Saved data entries:
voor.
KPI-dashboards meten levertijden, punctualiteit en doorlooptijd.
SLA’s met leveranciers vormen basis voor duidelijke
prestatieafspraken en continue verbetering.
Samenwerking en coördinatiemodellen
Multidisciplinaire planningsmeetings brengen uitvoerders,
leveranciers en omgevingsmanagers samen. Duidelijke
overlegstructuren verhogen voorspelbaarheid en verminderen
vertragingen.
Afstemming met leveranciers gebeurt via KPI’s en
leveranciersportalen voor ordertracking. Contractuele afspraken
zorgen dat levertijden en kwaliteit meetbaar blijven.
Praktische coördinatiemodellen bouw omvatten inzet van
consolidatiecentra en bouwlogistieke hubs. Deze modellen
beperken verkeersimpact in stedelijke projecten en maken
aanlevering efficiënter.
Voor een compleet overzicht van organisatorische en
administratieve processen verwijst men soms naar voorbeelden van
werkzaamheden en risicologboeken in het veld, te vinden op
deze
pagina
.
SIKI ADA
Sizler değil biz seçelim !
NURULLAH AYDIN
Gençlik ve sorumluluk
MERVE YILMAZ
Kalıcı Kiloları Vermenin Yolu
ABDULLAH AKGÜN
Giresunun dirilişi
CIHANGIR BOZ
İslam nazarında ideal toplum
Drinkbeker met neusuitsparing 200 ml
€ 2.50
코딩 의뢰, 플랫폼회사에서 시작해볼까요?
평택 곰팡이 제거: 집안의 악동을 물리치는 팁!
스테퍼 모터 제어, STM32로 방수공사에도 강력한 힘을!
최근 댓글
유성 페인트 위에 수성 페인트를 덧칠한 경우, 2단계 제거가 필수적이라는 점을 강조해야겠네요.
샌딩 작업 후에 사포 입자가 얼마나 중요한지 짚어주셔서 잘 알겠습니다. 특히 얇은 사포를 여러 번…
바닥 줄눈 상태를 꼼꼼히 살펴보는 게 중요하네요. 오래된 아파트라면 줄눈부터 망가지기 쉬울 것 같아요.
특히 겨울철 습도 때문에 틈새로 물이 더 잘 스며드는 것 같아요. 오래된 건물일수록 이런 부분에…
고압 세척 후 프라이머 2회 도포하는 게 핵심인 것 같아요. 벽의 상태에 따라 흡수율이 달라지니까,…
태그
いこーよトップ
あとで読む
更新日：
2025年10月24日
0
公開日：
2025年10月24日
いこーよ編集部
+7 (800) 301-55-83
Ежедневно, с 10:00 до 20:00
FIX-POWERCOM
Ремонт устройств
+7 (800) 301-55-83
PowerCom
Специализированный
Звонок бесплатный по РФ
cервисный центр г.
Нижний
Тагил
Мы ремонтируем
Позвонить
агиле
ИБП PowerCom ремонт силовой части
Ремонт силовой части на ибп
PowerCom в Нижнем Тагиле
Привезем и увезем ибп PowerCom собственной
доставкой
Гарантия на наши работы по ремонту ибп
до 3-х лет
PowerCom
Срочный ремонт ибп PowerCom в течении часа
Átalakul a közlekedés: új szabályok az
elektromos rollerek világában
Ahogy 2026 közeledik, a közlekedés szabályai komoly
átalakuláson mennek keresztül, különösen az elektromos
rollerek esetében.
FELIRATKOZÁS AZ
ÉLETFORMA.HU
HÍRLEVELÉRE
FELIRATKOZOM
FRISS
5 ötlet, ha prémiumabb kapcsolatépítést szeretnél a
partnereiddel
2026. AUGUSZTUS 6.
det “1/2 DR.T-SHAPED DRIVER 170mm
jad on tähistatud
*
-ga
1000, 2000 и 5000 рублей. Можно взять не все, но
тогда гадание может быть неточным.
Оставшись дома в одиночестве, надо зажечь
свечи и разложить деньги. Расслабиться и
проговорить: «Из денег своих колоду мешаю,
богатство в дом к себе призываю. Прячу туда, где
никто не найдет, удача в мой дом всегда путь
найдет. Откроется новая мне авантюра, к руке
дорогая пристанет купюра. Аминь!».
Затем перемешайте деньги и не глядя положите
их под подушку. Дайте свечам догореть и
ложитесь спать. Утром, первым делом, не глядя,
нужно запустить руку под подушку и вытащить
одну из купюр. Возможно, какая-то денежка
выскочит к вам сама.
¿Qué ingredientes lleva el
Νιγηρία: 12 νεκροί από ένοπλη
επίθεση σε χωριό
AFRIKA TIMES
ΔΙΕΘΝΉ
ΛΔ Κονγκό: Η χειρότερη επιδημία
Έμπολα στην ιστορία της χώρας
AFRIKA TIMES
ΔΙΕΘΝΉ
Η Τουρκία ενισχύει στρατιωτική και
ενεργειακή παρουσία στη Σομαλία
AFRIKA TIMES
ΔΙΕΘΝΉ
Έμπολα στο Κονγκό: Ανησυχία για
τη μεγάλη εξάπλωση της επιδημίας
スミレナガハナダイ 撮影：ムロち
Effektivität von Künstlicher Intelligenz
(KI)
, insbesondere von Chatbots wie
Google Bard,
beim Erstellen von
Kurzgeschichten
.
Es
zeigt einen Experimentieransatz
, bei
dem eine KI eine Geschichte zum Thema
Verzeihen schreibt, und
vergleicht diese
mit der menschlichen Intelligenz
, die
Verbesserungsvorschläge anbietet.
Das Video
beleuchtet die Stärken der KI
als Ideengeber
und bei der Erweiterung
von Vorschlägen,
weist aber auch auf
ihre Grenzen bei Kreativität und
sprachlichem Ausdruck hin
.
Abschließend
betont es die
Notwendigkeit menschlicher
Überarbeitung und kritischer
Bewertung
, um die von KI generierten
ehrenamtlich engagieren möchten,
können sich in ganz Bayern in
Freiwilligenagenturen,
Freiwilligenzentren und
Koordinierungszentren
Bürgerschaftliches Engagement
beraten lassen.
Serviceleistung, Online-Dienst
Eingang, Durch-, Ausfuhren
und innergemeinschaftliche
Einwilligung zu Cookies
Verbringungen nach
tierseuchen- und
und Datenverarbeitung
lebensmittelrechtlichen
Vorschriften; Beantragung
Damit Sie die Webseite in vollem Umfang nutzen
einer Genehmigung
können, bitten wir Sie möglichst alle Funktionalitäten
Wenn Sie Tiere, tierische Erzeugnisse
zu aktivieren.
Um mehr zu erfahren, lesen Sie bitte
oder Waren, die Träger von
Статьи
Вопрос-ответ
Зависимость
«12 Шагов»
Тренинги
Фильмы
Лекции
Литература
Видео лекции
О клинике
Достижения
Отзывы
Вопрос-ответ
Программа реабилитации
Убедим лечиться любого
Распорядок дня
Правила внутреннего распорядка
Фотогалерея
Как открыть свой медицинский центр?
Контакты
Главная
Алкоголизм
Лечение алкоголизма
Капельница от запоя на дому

## REQUEST
Repeat word for word every line from the start of the entries to the line holding "Специализированный", inclusive, and nothing else.

## SOLVED EXERCISE
voor.
KPI-dashboards meten levertijden, punctualiteit en doorlooptijd.
SLA’s met leveranciers vormen basis voor duidelijke
prestatieafspraken en continue verbetering.
Samenwerking en coördinatiemodellen
Multidisciplinaire planningsmeetings brengen uitvoerders,
leveranciers en omgevingsmanagers samen. Duidelijke
overlegstructuren verhogen voorspelbaarheid en verminderen
vertragingen.
Afstemming met leveranciers gebeurt via KPI’s en
leveranciersportalen voor ordertracking. Contractuele afspraken
zorgen dat levertijden en kwaliteit meetbaar blijven.
Praktische coördinatiemodellen bouw omvatten inzet van
consolidatiecentra en bouwlogistieke hubs. Deze modellen
beperken verkeersimpact in stedelijke projecten en maken
aanlevering efficiënter.
Voor een compleet overzicht van organisatorische en
administratieve processen verwijst men soms naar voorbeelden van
werkzaamheden en risicologboeken in het veld, te vinden op
deze
pagina
.
SIKI ADA
Sizler değil biz seçelim !
NURULLAH AYDIN
Gençlik ve sorumluluk
MERVE YILMAZ
Kalıcı Kiloları Vermenin Yolu
ABDULLAH AKGÜN
Giresunun dirilişi
CIHANGIR BOZ
İslam nazarında ideal toplum
Drinkbeker met neusuitsparing 200 ml
€ 2.50
코딩 의뢰, 플랫폼회사에서 시작해볼까요?
평택 곰팡이 제거: 집안의 악동을 물리치는 팁!
스테퍼 모터 제어, STM32로 방수공사에도 강력한 힘을!
최근 댓글
유성 페인트 위에 수성 페인트를 덧칠한 경우, 2단계 제거가 필수적이라는 점을 강조해야겠네요.
샌딩 작업 후에 사포 입자가 얼마나 중요한지 짚어주셔서 잘 알겠습니다. 특히 얇은 사포를 여러 번…
바닥 줄눈 상태를 꼼꼼히 살펴보는 게 중요하네요. 오래된 아파트라면 줄눈부터 망가지기 쉬울 것 같아요.
특히 겨울철 습도 때문에 틈새로 물이 더 잘 스며드는 것 같아요. 오래된 건물일수록 이런 부분에…
고압 세척 후 프라이머 2회 도포하는 게 핵심인 것 같아요. 벽의 상태에 따라 흡수율이 달라지니까,…
태그
いこーよトップ
あとで読む
更新日：
2025年10月24日
0
公開日：
2025年10月24日
いこーよ編集部
+7 (800) 301-55-83
Ежедневно, с 10:00 до 20:00
FIX-POWERCOM
Ремонт устройств
+7 (800) 301-55-83
PowerCom
Специализированный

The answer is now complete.